Instruments of a Beating Heart is a documentary that, at times, feels as if it lacks formal momentum. It offers an interesting glimpse into the lives of Japanese schoolchildren as they prepare for a musical production, but it occasionally struggles to justify its own existence beyond simple observation. There is a certain aimlessness to its structure—an almost meandering quality that can make it feel insubstantial.
And yet, despite this, the film finds its emotional anchor in Ayame, the young girl at its center. Wearing her emotions on her sleeve, she becomes the heart of the documentary, offering an honesty and vulnerability that elevate the experience. Her struggles, her determination, and even her moments of self-doubt make her an endearing and compelling presence, ensuring that the film never drifts too far into insignificance.
While Instruments of a Beating Heart may not always feel essential, Ayame’s sincerity and charm keep it afloat, making it ultimately worthy of attention.
– Paul Hibbard
The Only Girl in the Orchestra
DIRECTOR: MOLLY O’BRIEN / USA / 35 MINUTES

From 1966 to 2021, double bassist Orin O’Brien was a notable member of the prestigious New York Philharmonic.
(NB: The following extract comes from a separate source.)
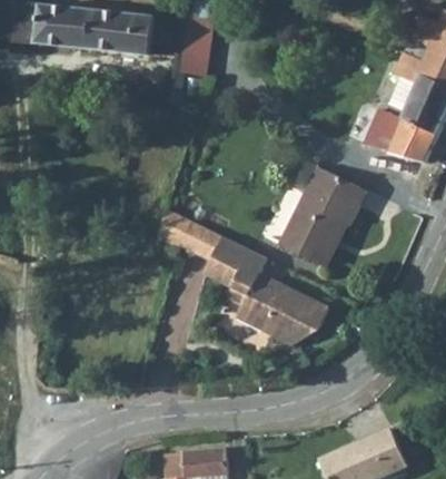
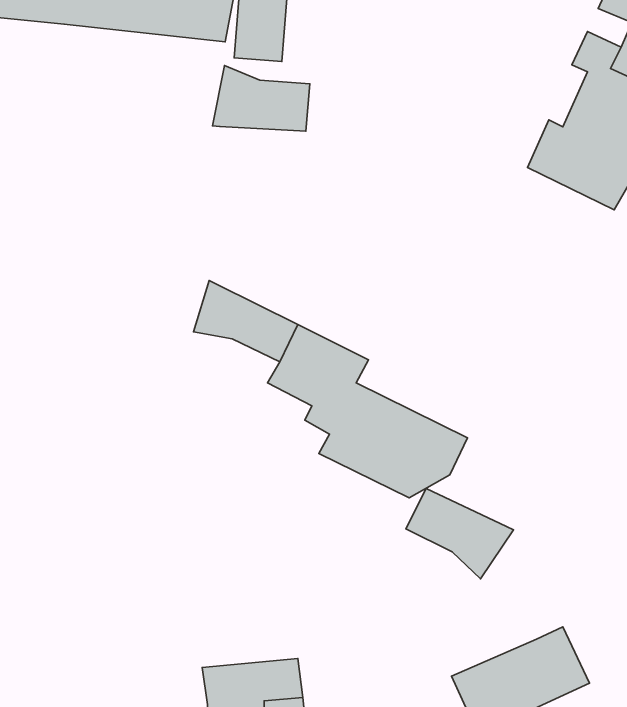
building: none -> [212,65,310,131]
building: [285,155,370,254] -> none
building: none -> [406,488,513,579]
O’Brien, as this short’s title suggests, was instantly notable for being the lone female musician in the orchestra. Astutely, she herself understands that that alone is not enough to warrant special attention paid to her. She says as much on camera as her niece and this film’s director Molly O’Brien chats her up during one of the rare truly candid moments here.
An orchestra is a collective that rises or falls based upon its ability to gel as a whole rather than focus on individuals. The senior O’Brien expresses her lifelong joy of being a part of the whole and nothing more. It’s something she’s taken solace in since her teen years when the real-life drama of her fading movie star parents (George O’Brien and Marguerite Churchill) sucked all the air out of the household. Consequently, The Only Girl in the Orchestra lands as a very middling documentary. This despite Orin O’Brien’s own outgoing magnetism and humor. (Perhaps Errol Morris’ name in the credits as an executive producer helped nudge it to awards season acclaim?)